> [Prompt] Copy out every line of the data below verbatim, omitting the pictures.

> [Records provided]
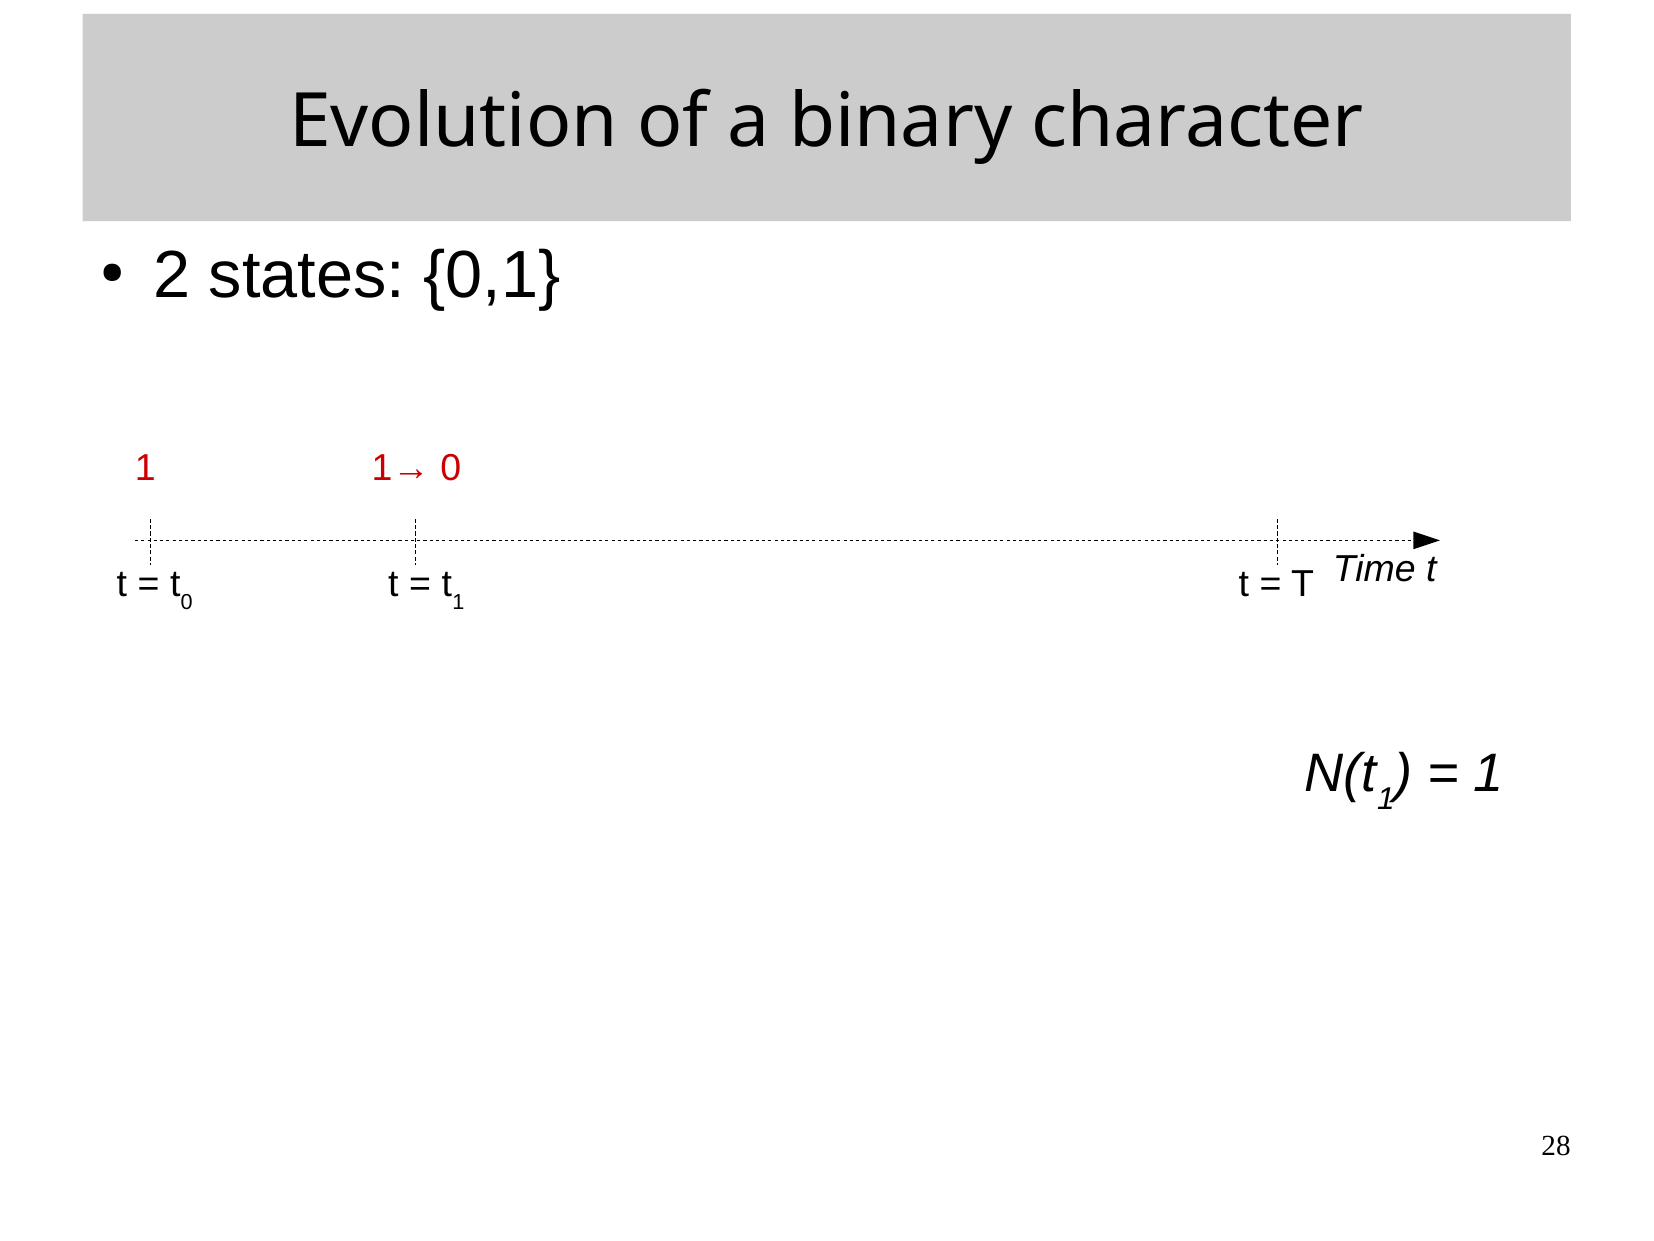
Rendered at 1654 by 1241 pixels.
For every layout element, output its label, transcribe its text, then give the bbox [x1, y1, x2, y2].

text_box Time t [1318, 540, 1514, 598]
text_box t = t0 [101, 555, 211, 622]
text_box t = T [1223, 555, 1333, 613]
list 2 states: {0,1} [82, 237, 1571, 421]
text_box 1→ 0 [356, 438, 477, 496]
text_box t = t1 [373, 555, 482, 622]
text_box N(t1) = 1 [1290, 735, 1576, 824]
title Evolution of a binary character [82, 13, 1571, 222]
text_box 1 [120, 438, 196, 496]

> [Result]
Rendered at 1654 by 1241 pixels.
For every layout element, output its label, transcribe its text, then give the bbox [x1, y1, x2, y2].

text_box Time t [1318, 540, 1514, 598]
text_box t = t0 [101, 555, 211, 622]
text_box t = T [1223, 555, 1333, 613]
list 2 states: {0,1} [82, 237, 1571, 421]
text_box 1→ 0 [356, 438, 477, 496]
text_box t = t1 [373, 555, 482, 622]
text_box N(t1) = 1 [1290, 735, 1576, 824]
title Evolution of a binary character [82, 13, 1571, 222]
text_box 1 [120, 438, 196, 496]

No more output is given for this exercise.